## Work request
Once you reach the line with "pyautogui.moveTo(316, 254); pyautogui.dragTo(326, 250)" below, copy each line exactly, stopping after the line with "pyautogui.hscroll(2, 326, 221)", and skip any pictures.

## Given records
= = = = =

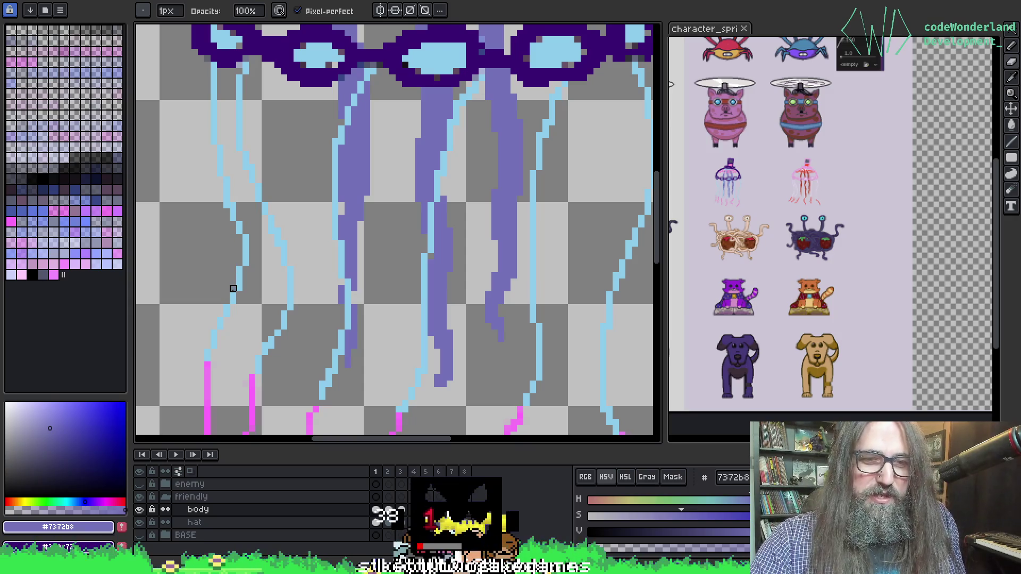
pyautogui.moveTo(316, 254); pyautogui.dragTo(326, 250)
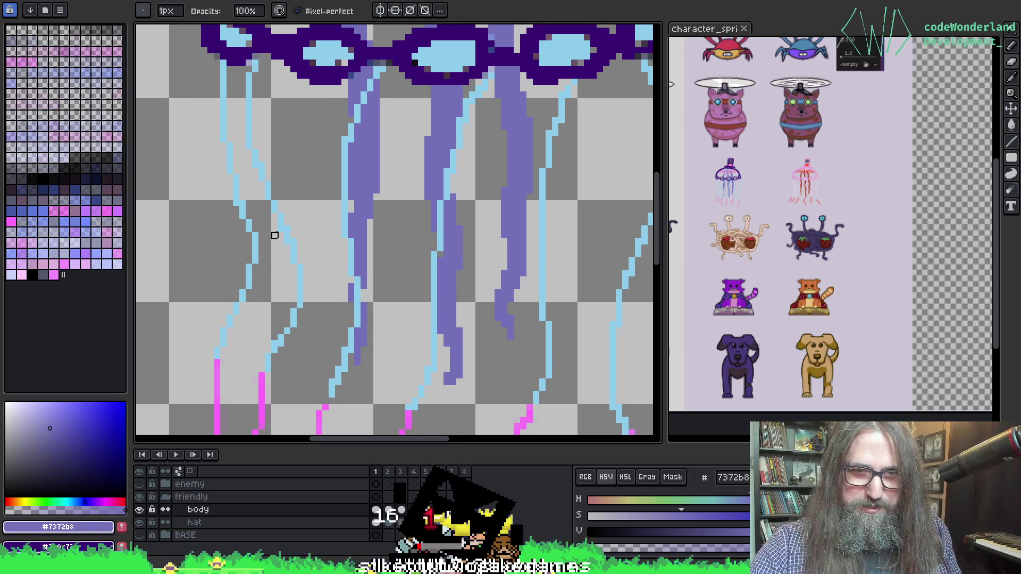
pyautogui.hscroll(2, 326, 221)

= = = = =

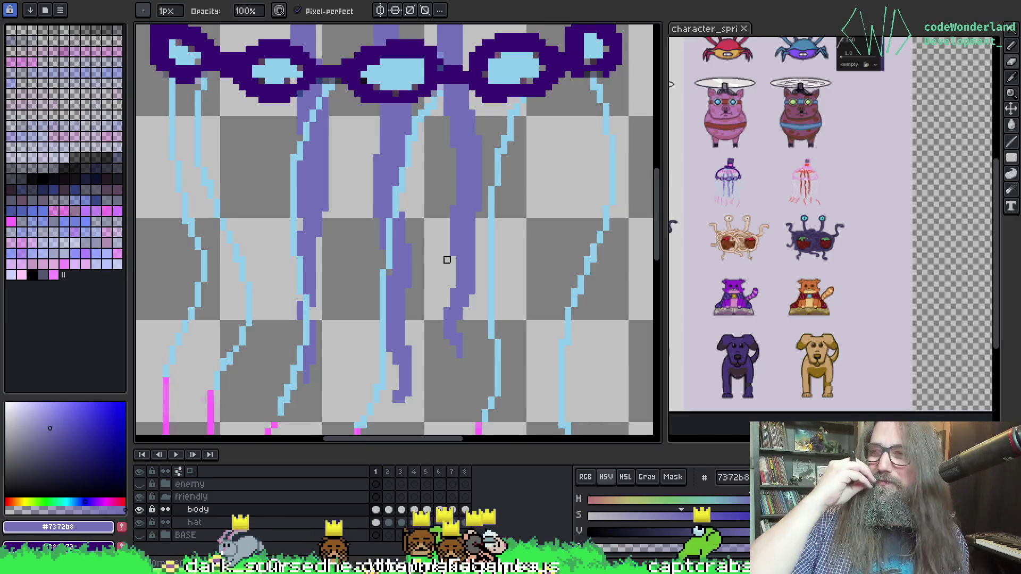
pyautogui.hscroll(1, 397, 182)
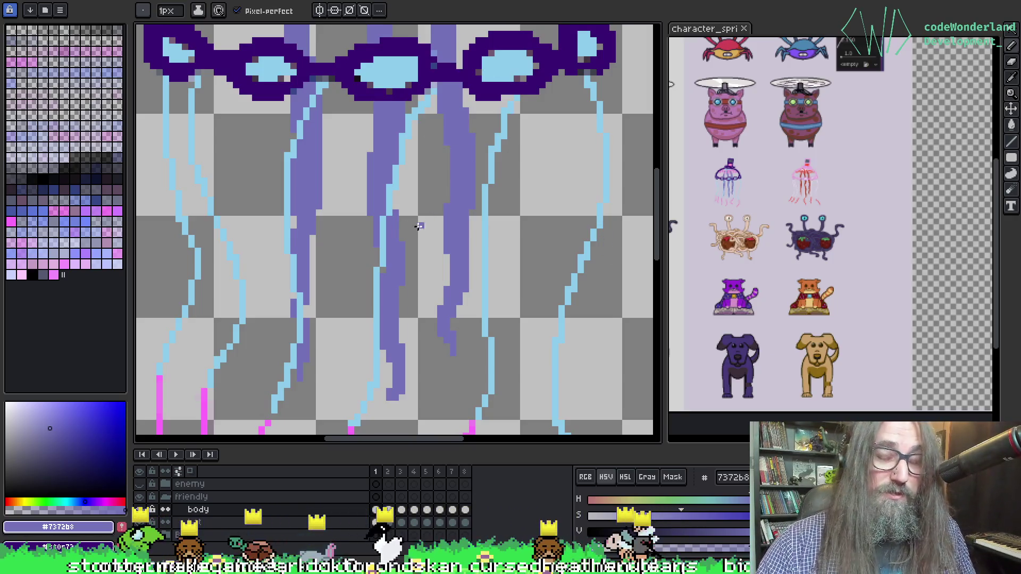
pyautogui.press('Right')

= = = = =

## Finished task
pyautogui.moveTo(316, 254); pyautogui.dragTo(326, 250)
pyautogui.hscroll(2, 326, 221)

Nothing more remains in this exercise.